En réponse à la question sur l’équilibre entre les KPI financiers et les KPI de la supply chain, je dirais oui et non. Si vous pensez que les KPI financiers ne sont pas ceux que vous devriez optimiser, alors il y a un problème dans la définition même de vos KPI financiers. Dans le premier chapitre de cette série de conférences, j’ai mentionné qu’il y a généralement deux cercles de facteurs à prendre en compte lors de l’établissement d’une mesure financière. Le premier cercle concerne les facteurs que les finances peuvent lire directement dans les livres, tels que la marge brute, la valeur des stocks et les coûts d’achat. Le deuxième cercle comprend des facteurs tels que la satisfaction du client et la pénalité implicite en cas de mauvaise qualité de service.
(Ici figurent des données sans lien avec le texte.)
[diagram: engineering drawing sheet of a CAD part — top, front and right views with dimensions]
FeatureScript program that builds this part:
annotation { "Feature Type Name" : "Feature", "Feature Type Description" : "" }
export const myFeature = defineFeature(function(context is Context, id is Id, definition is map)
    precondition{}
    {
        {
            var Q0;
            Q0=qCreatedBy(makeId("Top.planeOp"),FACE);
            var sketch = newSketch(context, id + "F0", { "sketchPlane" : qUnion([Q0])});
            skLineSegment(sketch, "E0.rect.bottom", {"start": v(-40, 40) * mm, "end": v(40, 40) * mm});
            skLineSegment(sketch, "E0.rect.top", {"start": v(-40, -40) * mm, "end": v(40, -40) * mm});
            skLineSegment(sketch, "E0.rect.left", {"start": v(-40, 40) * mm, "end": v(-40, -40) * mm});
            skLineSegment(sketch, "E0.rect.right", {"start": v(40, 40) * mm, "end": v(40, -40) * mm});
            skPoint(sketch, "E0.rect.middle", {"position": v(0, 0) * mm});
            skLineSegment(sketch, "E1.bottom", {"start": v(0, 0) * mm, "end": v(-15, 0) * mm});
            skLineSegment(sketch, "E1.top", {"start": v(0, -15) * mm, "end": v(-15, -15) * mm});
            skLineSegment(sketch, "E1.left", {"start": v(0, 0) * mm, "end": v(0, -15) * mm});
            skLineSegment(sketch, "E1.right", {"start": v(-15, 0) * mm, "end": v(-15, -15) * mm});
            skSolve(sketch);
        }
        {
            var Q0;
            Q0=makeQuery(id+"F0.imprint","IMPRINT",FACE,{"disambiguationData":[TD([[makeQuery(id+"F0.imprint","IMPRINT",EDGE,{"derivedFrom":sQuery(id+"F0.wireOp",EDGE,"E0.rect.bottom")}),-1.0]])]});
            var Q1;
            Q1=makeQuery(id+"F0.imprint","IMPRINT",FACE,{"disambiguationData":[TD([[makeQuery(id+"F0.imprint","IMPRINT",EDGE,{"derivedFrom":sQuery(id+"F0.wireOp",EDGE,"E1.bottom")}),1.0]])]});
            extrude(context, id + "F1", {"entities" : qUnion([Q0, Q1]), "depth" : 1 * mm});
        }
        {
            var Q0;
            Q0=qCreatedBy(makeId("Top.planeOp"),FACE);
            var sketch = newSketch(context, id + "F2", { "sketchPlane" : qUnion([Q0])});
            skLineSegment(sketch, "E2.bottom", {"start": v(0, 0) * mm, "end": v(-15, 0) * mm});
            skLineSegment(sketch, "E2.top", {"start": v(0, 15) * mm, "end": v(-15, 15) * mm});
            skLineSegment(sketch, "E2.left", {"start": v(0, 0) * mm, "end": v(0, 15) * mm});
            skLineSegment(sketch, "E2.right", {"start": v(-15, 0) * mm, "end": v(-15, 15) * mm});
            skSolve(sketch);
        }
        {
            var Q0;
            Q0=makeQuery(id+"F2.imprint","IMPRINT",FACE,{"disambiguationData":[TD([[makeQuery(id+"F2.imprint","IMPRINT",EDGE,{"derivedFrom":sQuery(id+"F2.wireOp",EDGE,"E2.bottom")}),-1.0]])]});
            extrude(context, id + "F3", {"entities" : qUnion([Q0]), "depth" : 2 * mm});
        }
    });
Tout cela doit être intégré.

La perspective financière ne consiste pas à avoir des KPI où il y a un compromis. Au contraire, il s’agit de consolider tout en un score en dollars ou en euros pour votre performance et vos prises de décision. Il ne s’agit pas de concilier les KPI de la supply chain avec les KPI financiers. Il s’agit plutôt de mettre en place une gouvernance au sein de l’entreprise afin que les gens puissent s’accorder sur le coût réel des stocks, le coût réel des ruptures de stock, et sur la question de savoir si une décision de réapprovisionnement est la meilleure option ou non.

Dans cette nouvelle perspective de posséder le produit logiciel qui pilote la supply chain, le rôle du responsable de la supply chain est de faciliter le consensus au sein de l’entreprise. Au lieu de diriger un processus S&OP sans réflexion où les gens essaient de revoir les chiffres chaque mois et de s’accorder sur des chiffres de vente sans signification, il s’agit de mettre en place un S&OP 2.0 dirigé par le directeur de la supply chain. Contrairement à ce que disent les fournisseurs de S&OP, le PDG n’a pas besoin de posséder le processus S&OP, car cela pourrait être plus une distraction pour lui. Il n’est pas nécessaire d’impliquer le PDG dans chaque bataille.
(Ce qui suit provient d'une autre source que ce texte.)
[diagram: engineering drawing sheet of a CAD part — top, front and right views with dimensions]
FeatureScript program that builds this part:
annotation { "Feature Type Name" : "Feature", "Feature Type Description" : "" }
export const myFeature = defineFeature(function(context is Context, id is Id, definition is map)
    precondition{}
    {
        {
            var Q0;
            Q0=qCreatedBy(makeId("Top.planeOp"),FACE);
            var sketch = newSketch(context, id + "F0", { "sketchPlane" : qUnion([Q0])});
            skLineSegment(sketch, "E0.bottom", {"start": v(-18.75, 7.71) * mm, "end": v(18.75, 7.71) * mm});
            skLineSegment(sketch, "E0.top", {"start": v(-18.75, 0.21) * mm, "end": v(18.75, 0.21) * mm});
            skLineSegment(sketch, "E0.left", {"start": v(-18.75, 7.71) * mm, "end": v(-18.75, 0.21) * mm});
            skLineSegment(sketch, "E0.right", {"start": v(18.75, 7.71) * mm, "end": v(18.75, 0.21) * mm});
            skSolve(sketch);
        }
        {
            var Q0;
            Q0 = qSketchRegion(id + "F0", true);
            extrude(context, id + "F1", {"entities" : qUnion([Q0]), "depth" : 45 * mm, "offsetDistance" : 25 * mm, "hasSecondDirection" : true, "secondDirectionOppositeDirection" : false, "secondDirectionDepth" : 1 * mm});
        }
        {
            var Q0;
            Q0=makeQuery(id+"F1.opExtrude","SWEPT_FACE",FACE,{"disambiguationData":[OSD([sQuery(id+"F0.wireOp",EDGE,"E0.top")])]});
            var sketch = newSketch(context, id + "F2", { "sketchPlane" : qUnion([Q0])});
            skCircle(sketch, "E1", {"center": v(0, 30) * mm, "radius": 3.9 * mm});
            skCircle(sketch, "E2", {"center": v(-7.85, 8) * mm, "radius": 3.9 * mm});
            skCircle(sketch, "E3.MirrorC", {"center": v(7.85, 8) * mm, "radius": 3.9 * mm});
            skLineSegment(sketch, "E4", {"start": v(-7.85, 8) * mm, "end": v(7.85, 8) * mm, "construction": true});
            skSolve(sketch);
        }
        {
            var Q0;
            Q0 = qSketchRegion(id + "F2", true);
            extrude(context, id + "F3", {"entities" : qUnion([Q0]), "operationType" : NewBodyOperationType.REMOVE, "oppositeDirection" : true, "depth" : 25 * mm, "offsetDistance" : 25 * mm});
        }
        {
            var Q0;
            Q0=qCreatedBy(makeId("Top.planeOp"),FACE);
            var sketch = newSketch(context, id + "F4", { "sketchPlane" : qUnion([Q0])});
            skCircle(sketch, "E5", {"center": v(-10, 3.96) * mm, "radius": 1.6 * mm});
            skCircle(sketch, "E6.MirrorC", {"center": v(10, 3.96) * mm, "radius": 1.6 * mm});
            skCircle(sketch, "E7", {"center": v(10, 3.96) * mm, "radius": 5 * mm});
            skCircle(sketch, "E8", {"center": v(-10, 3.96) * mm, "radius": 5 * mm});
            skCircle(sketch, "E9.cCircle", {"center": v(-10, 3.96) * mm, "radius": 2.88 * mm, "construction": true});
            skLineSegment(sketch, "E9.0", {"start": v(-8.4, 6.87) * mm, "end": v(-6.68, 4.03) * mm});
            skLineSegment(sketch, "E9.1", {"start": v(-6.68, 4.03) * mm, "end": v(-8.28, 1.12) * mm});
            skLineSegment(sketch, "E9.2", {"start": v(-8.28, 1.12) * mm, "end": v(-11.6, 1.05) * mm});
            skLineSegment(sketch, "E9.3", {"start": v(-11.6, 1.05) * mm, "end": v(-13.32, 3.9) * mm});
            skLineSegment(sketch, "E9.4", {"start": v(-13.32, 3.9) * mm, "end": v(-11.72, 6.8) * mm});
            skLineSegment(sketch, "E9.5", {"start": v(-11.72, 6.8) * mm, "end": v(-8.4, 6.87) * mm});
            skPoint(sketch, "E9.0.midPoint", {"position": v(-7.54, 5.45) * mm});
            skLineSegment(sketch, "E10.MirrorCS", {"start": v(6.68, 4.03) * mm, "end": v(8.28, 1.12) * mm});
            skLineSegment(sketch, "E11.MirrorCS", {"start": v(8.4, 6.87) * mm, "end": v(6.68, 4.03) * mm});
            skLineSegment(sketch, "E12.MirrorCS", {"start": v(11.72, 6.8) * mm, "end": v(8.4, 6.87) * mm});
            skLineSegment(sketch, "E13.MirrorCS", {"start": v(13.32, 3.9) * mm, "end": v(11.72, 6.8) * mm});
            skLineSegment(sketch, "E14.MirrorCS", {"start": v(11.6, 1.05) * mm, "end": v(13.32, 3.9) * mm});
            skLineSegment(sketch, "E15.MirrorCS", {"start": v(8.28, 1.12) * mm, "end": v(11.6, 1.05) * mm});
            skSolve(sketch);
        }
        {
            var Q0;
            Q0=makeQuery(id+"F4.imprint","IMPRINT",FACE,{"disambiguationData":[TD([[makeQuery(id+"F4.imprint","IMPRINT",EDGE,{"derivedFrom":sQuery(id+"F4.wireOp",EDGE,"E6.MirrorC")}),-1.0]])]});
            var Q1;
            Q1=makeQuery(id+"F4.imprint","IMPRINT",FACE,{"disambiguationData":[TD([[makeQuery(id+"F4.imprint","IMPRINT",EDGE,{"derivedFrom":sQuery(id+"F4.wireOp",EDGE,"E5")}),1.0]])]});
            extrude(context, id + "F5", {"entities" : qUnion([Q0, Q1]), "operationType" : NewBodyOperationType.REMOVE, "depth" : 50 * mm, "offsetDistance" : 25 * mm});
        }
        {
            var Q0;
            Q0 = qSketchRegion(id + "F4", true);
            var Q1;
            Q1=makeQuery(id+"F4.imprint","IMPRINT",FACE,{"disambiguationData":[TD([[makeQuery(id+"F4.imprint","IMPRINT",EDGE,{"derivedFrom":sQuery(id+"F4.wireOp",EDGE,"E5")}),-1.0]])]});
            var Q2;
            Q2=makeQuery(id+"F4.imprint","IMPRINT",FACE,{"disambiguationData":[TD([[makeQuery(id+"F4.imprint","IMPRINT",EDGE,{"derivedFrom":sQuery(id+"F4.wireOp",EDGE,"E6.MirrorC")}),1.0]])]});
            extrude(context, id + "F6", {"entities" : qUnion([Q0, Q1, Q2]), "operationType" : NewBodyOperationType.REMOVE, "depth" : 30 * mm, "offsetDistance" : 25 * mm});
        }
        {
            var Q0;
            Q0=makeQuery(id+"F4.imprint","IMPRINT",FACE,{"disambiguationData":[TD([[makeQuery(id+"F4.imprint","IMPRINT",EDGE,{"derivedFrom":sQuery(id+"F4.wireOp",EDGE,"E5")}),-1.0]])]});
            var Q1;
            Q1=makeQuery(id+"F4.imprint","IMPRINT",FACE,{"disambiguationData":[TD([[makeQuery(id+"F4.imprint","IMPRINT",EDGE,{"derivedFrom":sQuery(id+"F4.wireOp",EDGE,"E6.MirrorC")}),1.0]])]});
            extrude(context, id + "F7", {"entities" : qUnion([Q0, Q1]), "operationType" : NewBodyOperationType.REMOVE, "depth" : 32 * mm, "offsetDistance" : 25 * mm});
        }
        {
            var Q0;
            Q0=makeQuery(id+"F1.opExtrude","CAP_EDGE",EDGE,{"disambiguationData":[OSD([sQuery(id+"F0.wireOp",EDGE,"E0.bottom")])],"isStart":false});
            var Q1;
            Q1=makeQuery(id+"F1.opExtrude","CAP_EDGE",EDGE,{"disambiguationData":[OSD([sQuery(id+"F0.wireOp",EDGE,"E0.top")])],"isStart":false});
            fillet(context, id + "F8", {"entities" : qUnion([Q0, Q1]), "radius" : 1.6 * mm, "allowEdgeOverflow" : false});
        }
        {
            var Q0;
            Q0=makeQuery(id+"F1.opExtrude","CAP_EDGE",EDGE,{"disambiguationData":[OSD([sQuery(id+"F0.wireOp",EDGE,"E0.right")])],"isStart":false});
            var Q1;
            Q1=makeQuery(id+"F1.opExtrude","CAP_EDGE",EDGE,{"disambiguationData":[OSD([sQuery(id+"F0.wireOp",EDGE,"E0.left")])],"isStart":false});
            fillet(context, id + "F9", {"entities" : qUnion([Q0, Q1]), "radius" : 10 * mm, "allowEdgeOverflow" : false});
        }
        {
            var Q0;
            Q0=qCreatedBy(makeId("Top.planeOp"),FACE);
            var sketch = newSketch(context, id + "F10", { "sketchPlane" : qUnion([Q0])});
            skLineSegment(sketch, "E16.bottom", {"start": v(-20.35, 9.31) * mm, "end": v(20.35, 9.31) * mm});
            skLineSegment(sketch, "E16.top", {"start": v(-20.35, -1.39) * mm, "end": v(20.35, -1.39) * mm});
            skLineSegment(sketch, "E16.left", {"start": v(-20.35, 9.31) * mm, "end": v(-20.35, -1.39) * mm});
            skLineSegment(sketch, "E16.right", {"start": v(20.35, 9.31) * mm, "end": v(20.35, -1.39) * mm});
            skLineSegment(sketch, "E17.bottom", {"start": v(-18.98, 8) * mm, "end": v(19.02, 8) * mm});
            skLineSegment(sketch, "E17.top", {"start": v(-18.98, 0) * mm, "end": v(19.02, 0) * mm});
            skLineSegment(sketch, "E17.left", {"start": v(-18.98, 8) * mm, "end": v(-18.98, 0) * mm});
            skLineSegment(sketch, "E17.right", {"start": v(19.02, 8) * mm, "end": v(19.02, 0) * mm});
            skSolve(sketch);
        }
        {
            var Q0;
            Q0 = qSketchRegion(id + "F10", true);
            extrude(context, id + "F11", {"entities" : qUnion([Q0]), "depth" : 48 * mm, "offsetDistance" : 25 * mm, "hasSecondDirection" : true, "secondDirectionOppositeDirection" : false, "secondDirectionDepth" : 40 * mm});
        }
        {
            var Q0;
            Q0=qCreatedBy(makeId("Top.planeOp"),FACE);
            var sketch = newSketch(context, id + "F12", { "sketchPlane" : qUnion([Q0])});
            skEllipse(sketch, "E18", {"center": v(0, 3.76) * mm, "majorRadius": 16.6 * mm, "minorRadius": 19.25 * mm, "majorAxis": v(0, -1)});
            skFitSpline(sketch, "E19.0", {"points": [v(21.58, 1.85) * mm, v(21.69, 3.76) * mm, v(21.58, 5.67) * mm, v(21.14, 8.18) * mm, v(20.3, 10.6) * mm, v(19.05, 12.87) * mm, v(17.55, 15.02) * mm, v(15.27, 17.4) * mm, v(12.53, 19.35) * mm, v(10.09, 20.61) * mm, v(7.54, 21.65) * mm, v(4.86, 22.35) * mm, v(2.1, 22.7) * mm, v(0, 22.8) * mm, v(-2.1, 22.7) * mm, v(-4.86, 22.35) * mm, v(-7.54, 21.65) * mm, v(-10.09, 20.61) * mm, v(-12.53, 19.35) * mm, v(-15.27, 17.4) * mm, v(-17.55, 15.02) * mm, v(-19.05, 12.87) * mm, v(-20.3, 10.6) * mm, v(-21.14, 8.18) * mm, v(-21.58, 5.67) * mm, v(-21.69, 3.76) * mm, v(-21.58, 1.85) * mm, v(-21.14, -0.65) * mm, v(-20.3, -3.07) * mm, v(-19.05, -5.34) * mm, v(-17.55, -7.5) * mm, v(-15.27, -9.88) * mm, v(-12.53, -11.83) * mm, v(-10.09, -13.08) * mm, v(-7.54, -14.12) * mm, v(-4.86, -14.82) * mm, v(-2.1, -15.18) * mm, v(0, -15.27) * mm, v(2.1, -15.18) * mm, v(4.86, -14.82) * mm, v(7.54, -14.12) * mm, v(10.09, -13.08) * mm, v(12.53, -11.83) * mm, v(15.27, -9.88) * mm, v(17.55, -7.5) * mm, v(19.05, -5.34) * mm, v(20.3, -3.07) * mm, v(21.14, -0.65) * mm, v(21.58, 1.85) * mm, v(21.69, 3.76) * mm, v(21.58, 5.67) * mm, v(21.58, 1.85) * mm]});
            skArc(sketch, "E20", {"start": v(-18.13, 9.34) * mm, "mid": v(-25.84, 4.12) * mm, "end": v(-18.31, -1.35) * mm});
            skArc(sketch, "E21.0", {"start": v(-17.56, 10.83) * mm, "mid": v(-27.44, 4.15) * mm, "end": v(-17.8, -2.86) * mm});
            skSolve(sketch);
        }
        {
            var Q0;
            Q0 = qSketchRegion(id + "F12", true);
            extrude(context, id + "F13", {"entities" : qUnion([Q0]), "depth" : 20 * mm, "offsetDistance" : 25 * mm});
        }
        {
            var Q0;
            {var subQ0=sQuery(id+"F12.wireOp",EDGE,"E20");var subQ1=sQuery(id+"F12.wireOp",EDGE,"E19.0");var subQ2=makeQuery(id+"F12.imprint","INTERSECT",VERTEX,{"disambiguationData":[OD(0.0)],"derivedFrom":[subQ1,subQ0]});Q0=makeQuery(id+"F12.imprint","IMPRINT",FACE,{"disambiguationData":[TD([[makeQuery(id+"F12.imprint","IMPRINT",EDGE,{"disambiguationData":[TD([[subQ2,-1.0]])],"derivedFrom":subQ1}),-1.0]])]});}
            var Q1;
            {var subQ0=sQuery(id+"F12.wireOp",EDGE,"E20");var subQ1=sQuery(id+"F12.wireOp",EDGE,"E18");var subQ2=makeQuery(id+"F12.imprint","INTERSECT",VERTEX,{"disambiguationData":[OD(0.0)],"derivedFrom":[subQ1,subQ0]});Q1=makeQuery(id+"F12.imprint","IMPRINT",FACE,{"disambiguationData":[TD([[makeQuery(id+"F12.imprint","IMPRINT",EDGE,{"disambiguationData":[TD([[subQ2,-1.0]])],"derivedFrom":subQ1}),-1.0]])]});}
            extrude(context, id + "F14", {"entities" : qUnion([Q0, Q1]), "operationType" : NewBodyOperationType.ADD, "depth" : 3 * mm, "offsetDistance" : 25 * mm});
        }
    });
La mission du directeur de la supply chain est de travailler avec le responsable des finances, le responsable du marketing et le responsable des ventes pour convenir de la manière de mesurer l’impact financier de facteurs tels que la qualité de service. C’est leur travail. Il n’est pas nécessaire de concilier différentes mesures, car elles sont déjà pré-unifiées grâce au travail réalisé sous la direction du responsable de la supply chain ou du directeur de la supply chain, selon le titre en place au sein de l’entreprise.

Cela conclut la conférence d’aujourd’hui. Nous vous retrouverons la semaine prochaine, lors de la première semaine de novembre.